PROBLEM DESCRIPTION: Both the line with "37 116 22.91" and the line with "600 307 15.98" in the records below must appear in the output, along with every line between them, exactly and with nothing added.

DATASET RECORDS:
^^^^^^^^

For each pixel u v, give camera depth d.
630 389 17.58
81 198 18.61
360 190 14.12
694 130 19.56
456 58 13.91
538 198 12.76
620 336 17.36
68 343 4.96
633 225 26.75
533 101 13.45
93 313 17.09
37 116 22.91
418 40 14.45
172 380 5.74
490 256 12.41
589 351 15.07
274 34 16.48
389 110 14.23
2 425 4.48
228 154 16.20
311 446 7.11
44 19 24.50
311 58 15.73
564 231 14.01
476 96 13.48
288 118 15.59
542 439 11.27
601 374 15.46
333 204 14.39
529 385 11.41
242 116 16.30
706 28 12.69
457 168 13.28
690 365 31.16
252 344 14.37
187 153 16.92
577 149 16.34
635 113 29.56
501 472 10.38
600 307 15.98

^^^^^^^^

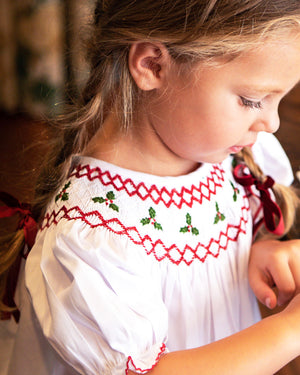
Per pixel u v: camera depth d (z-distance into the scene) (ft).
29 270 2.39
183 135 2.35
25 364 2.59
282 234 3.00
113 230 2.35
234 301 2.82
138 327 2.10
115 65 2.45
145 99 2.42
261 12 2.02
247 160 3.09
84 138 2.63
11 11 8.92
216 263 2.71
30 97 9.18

^^^^^^^^

EXPECTED ANSWER:
37 116 22.91
418 40 14.45
172 380 5.74
490 256 12.41
589 351 15.07
274 34 16.48
389 110 14.23
2 425 4.48
228 154 16.20
311 446 7.11
44 19 24.50
311 58 15.73
564 231 14.01
476 96 13.48
288 118 15.59
542 439 11.27
601 374 15.46
333 204 14.39
529 385 11.41
242 116 16.30
706 28 12.69
457 168 13.28
690 365 31.16
252 344 14.37
187 153 16.92
577 149 16.34
635 113 29.56
501 472 10.38
600 307 15.98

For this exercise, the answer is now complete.